[Problem statement]
Give the number of lines in the records below that contain the word "riesce". State only that number.

** Given information follows **

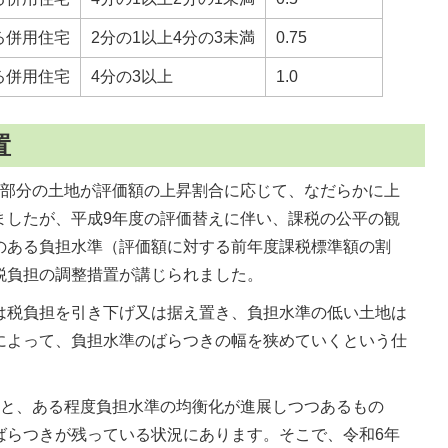
る併用住宅
2分の1以上4分の3未満
0.75
る併用住宅
4分の3以上
1.0
置
大部分の土地が評価額の上昇割合に応じて、なだらかに上
ましたが、平成9年度の評価替えに伴い、課税の公平の観
のある負担水準（評価額に対する前年度課税標準額の割
税負担の調整措置が講じられました。
は税負担を引き下げ又は据え置き、負担水準の低い土地は
によって、負担水準のばらつきの幅を狭めていくという仕
すと、ある程度負担水準の均衡化が進展しつつあるもの
ばらつきが残っている状況にあります。そこで、令和6年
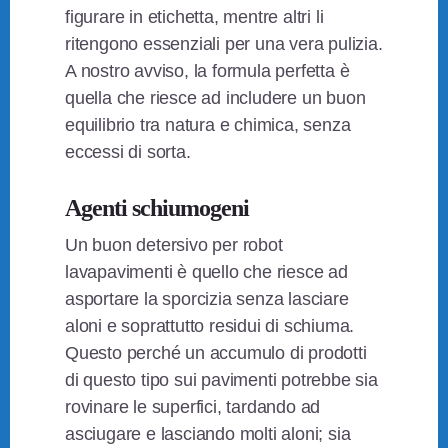
figurare in etichetta, mentre altri li
ritengono essenziali per una vera pulizia.
A nostro avviso, la formula perfetta è
quella che riesce ad includere un buon
equilibrio tra natura e chimica, senza
eccessi di sorta.
Agenti schiumogeni
Un buon detersivo per robot
lavapavimenti è quello che riesce ad
asportare la sporcizia senza lasciare
aloni e soprattutto residui di schiuma.
Questo perché un accumulo di prodotti
di questo tipo sui pavimenti potrebbe sia
rovinare le superfici, tardando ad
asciugare e lasciando molti aloni; sia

** End of Given information **

[Output]
2